Düşündüm. Aslında duyduklarımdan, yaşadıklarımdan sonra Badeyle karşı karşıya oturmamak iyi gelebilirdi. Zaten kendimi fazlasıyla yorgun hissediyordum. Ama bir tarafım ısrarla içeriye geçip oturmamı söylüyordu. Gözlerine bakmak, halimi göstererek yalanında utanmasını sağlamak istiyordu.

İç çektim. Kafamı hayır dercesine salladım. "İyiyim Cennet teyze. Değişiklik olsun."

Cennet teyze huzursuz bir şekilde kafasını salladı. "Şey.." dedi tedirginlikle. "Sabahki mevzudan içeride bahsetme olur mu kızım?"

"Anne?!" diye sesini yükseltti Nisa. Cennet teyze bir günde beni ne kadar şaşırtırsa o kadar şaşırtmıştı. "Fazla ileriye gidiyorsun farkında mısın?"

"Kızım bir şey demedim misafir sonuçta onlarda. Evimize gelmişler ayıp olmaz mı?" diye Nisanın aksine kısık sesli konuşmasına Nisa "Olmaz." Diye kestirip atarak yanıtladı. "Ayrıca utanmayıp gelen onlar biz niye dikkat ediyoruz? Sen niye uyarıyorsun Ahseni? Farkında mısın bilmem ama asıl Ahsene ayıp oluyor."

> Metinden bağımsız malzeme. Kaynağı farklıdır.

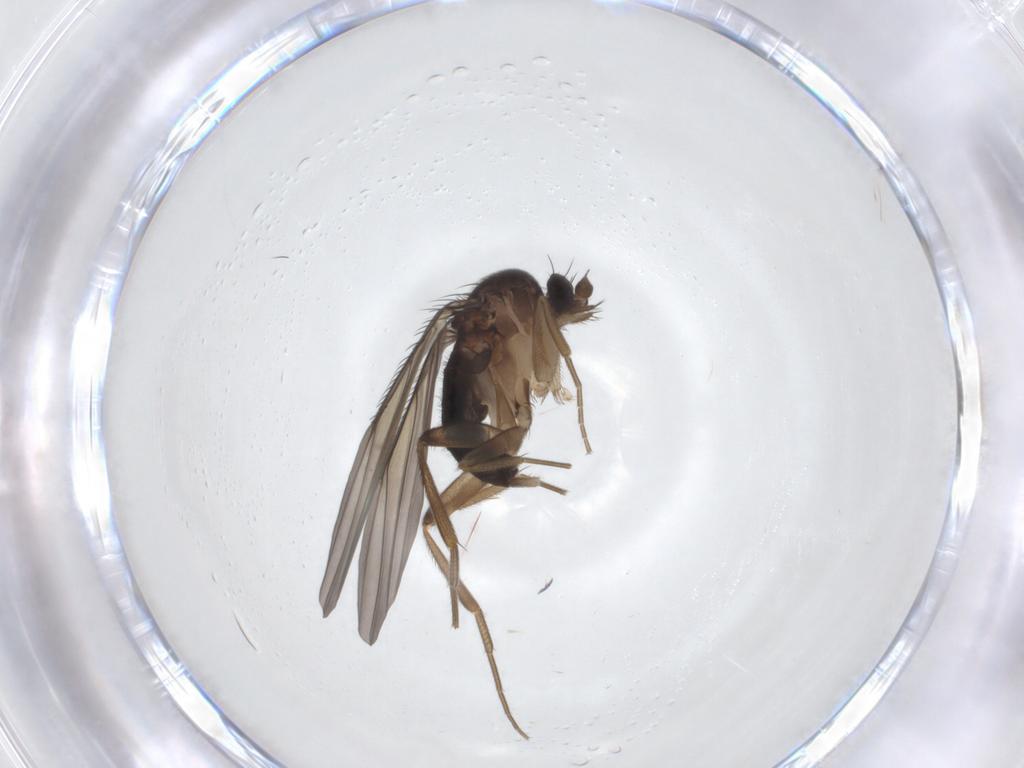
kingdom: Animalia
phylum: Arthropoda
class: Insecta
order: Diptera
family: Phoridae
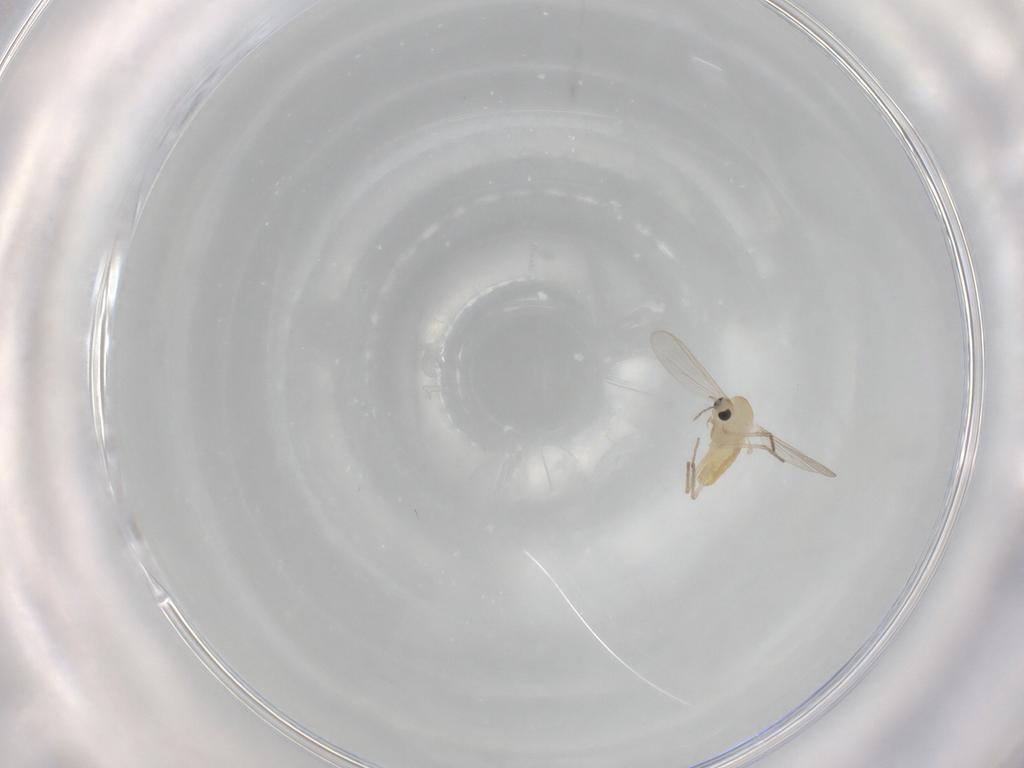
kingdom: Animalia
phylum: Arthropoda
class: Insecta
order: Diptera
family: Chironomidae
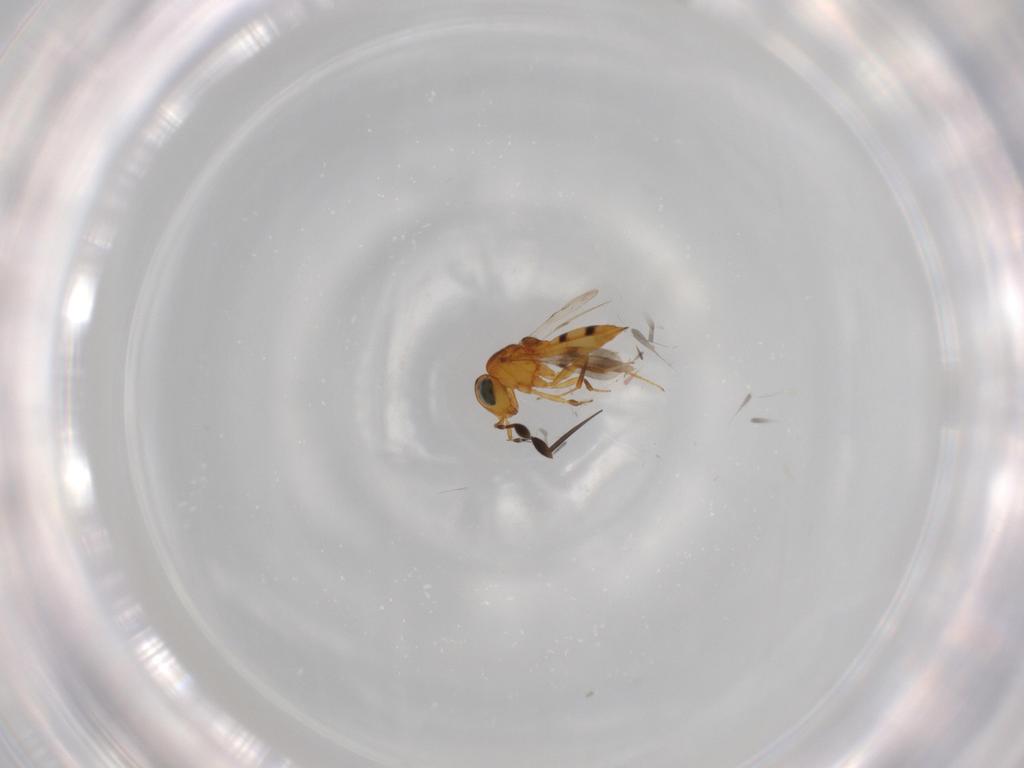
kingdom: Animalia
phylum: Arthropoda
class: Insecta
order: Hymenoptera
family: Scelionidae
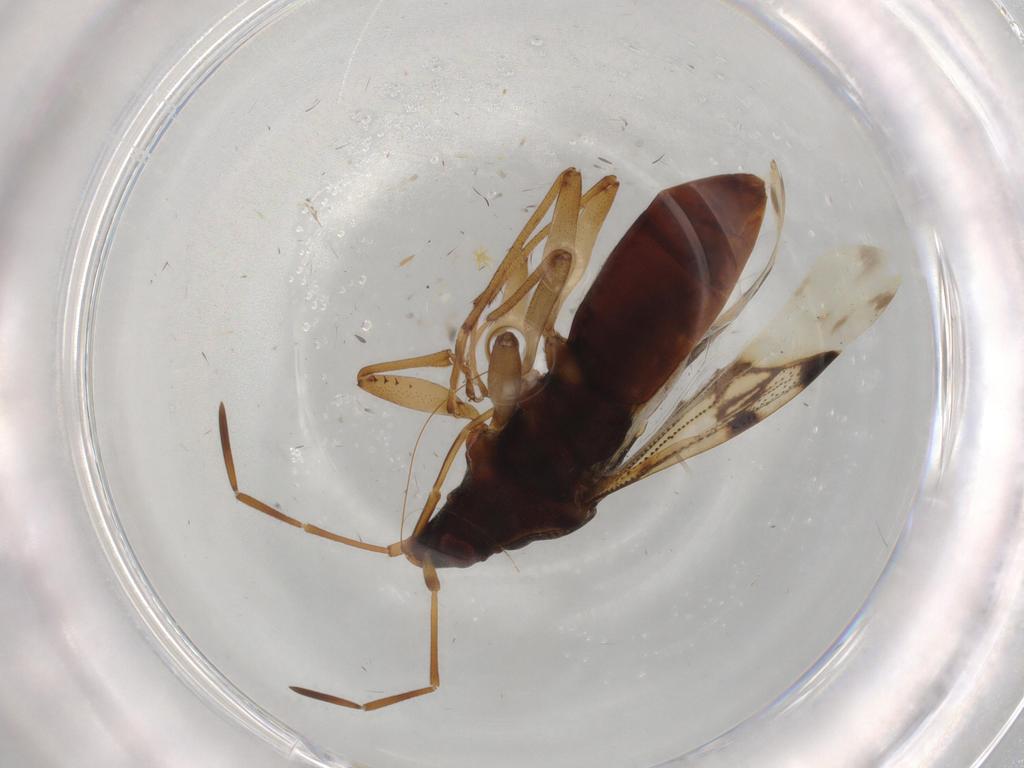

"Sus sen." Dedi Cennet teyze her zamanki gibi üste çıkma yolunun kızmaktan geçtiğini anlayarak. "Sen anlamazsın beni ama Ahsen anlar. Anlarsın değil mi kızım?"

Alayla güldüm. Beni saf mı görüyorlardı aptal mı? Hangisi bana bile bile zarar veren bir kızın savunulmasını anlamamı sağlayabilirdi?

"Anlamıyorum." Dedim onu bozguna uğratarak. "Anlamıyorum Cennet teyze. Anlamıyorum ama senin hatırına veriyorum, susuyorum. Sen de beni zorlama olur mu?" Sesim yükselmese de etkisi fazlasıyla görünüyordu. "Zorlama."

Afalladı. Gözlerini kaçırdı utançla. Ben ise onun herhangi bir yanıt verip vermemesini umursamadan hareket ettim. Çıkmayacaktım odama. İnat olsun diye değil belki ama geçecektim içeriye. Benden rahatsız oluyorsa bana bulaşmayacaktı Bade hanım.

İçeriye geçtiğimde olabildiğince düz yürümeye çalıştım. Çünkü bacağımdan ziyade karnımda hissettiğim ağrı bükülmeme sebep oluyordu.

"Çok geçmiş olsun Ahsen." Dedi annesi iyi niyetli bir tavırla. Bu esnada diğerleri de gelmiş, bende Yağmurun da yardımıyla tam karşılarına oturmuştum. "Çok korktuk seni öyle görünce. Hele Arslan nasıl korkmuştu yavrum."

Yüzümdeki gülüş soldu her bir kelimesinde. "Sağol Hanife teyze" dediğimde Bade bana bakmamak için elinden geleni yapıyordu.

"Çok korkuttu bizi. Neyseki iyi şimdi" dışarıda söylediklerime rağmen gülümseyerek baktı bana. "Çok daha iyi olacak."

"Olacak tabi" diyerek gülümsediğinde aynı şekilde karşılık verdim. Fazlasıyla içten, samimi duruyordu sözlerinde.

"Meleğim benim." Diyerek aniden söze girdi Yağmur. Ne yapıyorsun dercesine ona döndüğümde devam etti. "Hanife teyze sen orada mıydın bilmiyorum ama Arslan abiyi görecektin.." gözlerimi kapattım bezmişlikle. "Böyle Ahseni bir kucaklayışı vardı var ya! Çok korktu, kükredi durdu etrafına."